*** Opening of ENTRIES SHOWN ***
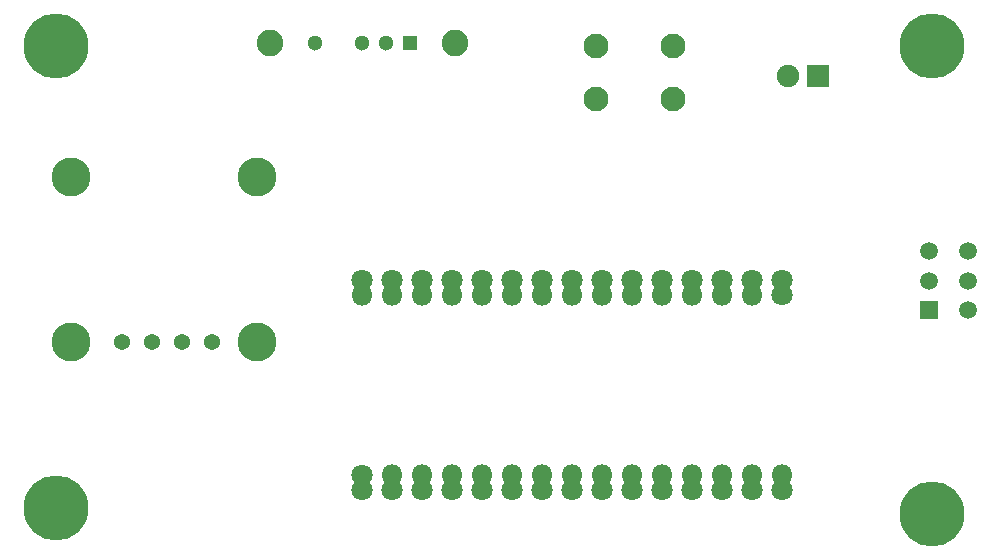
<source format=gbr>
%TF.GenerationSoftware,KiCad,Pcbnew,(5.1.6)-1*%
%TF.CreationDate,2021-03-22T21:05:39-07:00*%
%TF.ProjectId,TSA Location Tracker,54534120-4c6f-4636-9174-696f6e205472,rev?*%
%TF.SameCoordinates,Original*%
%TF.FileFunction,Soldermask,Bot*%
%TF.FilePolarity,Negative*%
%FSLAX46Y46*%
G04 Gerber Fmt 4.6, Leading zero omitted, Abs format (unit mm)*
G04 Created by KiCad (PCBNEW (5.1.6)-1) date 2021-03-22 21:05:39*
%MOMM*%
%LPD*%
G01*
G04 APERTURE LIST*
%ADD10C,1.300000*%
%ADD11R,1.300000X1.300000*%
%ADD12C,2.250000*%
%ADD13O,1.800000X1.800000*%
%ADD14C,1.800000*%
%ADD15R,1.900000X1.900000*%
%ADD16C,1.900000*%
%ADD17C,5.500000*%
%ADD18C,2.100000*%
%ADD19C,3.299892*%
%ADD20C,1.370000*%
%ADD21C,1.500000*%
%ADD22R,1.500000X1.500000*%
G04 APERTURE END LIST*
D10*
%TO.C,Mode_Switch1*%
X91250000Y-48728000D03*
X95250000Y-48728000D03*
X97250000Y-48728000D03*
D11*
X99250000Y-48728000D03*
D12*
X87400000Y-48728000D03*
X103099999Y-48728000D03*
%TD*%
D13*
%TO.C,Arduino1*%
X95250000Y-70104000D03*
X97790000Y-70104000D03*
X100330000Y-70104000D03*
X102870000Y-70104000D03*
X105410000Y-70104000D03*
X107950000Y-70104000D03*
X110490000Y-70104000D03*
X113030000Y-70104000D03*
X115570000Y-70104000D03*
X118110000Y-70104000D03*
X120650000Y-70104000D03*
X123190000Y-70104000D03*
X125730000Y-70104000D03*
X128270000Y-70104000D03*
D14*
X130810000Y-70104000D03*
X130810000Y-68834000D03*
X128270000Y-68834000D03*
X125730000Y-68834000D03*
X123190000Y-68834000D03*
X118110000Y-68834000D03*
X120650000Y-68834000D03*
X115570000Y-68834000D03*
X110490000Y-68834000D03*
X113030000Y-68834000D03*
X105410000Y-68834000D03*
X102870000Y-68834000D03*
X107950000Y-68834000D03*
X100330000Y-68834000D03*
X95250000Y-68834000D03*
X97790000Y-68834000D03*
X100330000Y-86614000D03*
X125730000Y-86614000D03*
X97790000Y-86614000D03*
X130810000Y-86614000D03*
X105410000Y-86614000D03*
X128270000Y-86614000D03*
D13*
X123190000Y-85344000D03*
X130810000Y-85344000D03*
D14*
X95250000Y-85344000D03*
D13*
X97790000Y-85344000D03*
X100330000Y-85344000D03*
X102870000Y-85344000D03*
X105410000Y-85344000D03*
X128270000Y-85344000D03*
X107950000Y-85344000D03*
D14*
X120650000Y-86614000D03*
D13*
X120650000Y-85344000D03*
X118110000Y-85344000D03*
X110490000Y-85344000D03*
D14*
X118110000Y-86614000D03*
X107950000Y-86614000D03*
X115570000Y-86614000D03*
X113030000Y-86614000D03*
X102870000Y-86614000D03*
D13*
X113030000Y-85344000D03*
X115570000Y-85344000D03*
D14*
X95250000Y-86614000D03*
D13*
X125730000Y-85344000D03*
D14*
X110490000Y-86614000D03*
X123190000Y-86614000D03*
%TD*%
D15*
%TO.C,D1*%
X133858000Y-51562000D03*
D16*
X131318000Y-51562000D03*
%TD*%
D17*
%TO.C,H1*%
X69342000Y-49022000D03*
%TD*%
%TO.C,H2*%
X143500000Y-49000000D03*
%TD*%
%TO.C,H3*%
X69342000Y-88138000D03*
%TD*%
%TO.C,H4*%
X143510000Y-88646000D03*
%TD*%
D18*
%TO.C,LED_Switch1*%
X121562000Y-49022000D03*
X121562000Y-53522000D03*
X115062000Y-49022000D03*
X115062000Y-53522000D03*
%TD*%
D19*
%TO.C,U1*%
X86338000Y-60080000D03*
X86338000Y-74050000D03*
X70590000Y-60080000D03*
X70590000Y-74050000D03*
D20*
X74908000Y-74050000D03*
X82528000Y-74050000D03*
X79988000Y-74050000D03*
X77448000Y-74050000D03*
%TD*%
D21*
%TO.C,Power_Switch1*%
X146556000Y-66374000D03*
X146556000Y-68874000D03*
X146556000Y-71374000D03*
X143256000Y-66374000D03*
X143256000Y-68874000D03*
D22*
X143256000Y-71374000D03*
%TD*%
M02*

</source>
*** Close of ENTRIES SHOWN ***
PROBLEM DETAILS -
Restate word for word each line from the top of the listing down to and including the line that holds "X97790000Y-70104000D03*". Drop any pictures.

OUTPUT BELOW -
<source format=gbr>
%TF.GenerationSoftware,KiCad,Pcbnew,(5.1.6)-1*%
%TF.CreationDate,2021-03-22T21:05:39-07:00*%
%TF.ProjectId,TSA Location Tracker,54534120-4c6f-4636-9174-696f6e205472,rev?*%
%TF.SameCoordinates,Original*%
%TF.FileFunction,Soldermask,Bot*%
%TF.FilePolarity,Negative*%
%FSLAX46Y46*%
G04 Gerber Fmt 4.6, Leading zero omitted, Abs format (unit mm)*
G04 Created by KiCad (PCBNEW (5.1.6)-1) date 2021-03-22 21:05:39*
%MOMM*%
%LPD*%
G01*
G04 APERTURE LIST*
%ADD10C,1.300000*%
%ADD11R,1.300000X1.300000*%
%ADD12C,2.250000*%
%ADD13O,1.800000X1.800000*%
%ADD14C,1.800000*%
%ADD15R,1.900000X1.900000*%
%ADD16C,1.900000*%
%ADD17C,5.500000*%
%ADD18C,2.100000*%
%ADD19C,3.299892*%
%ADD20C,1.370000*%
%ADD21C,1.500000*%
%ADD22R,1.500000X1.500000*%
G04 APERTURE END LIST*
D10*
%TO.C,Mode_Switch1*%
X91250000Y-48728000D03*
X95250000Y-48728000D03*
X97250000Y-48728000D03*
D11*
X99250000Y-48728000D03*
D12*
X87400000Y-48728000D03*
X103099999Y-48728000D03*
%TD*%
D13*
%TO.C,Arduino1*%
X95250000Y-70104000D03*
X97790000Y-70104000D03*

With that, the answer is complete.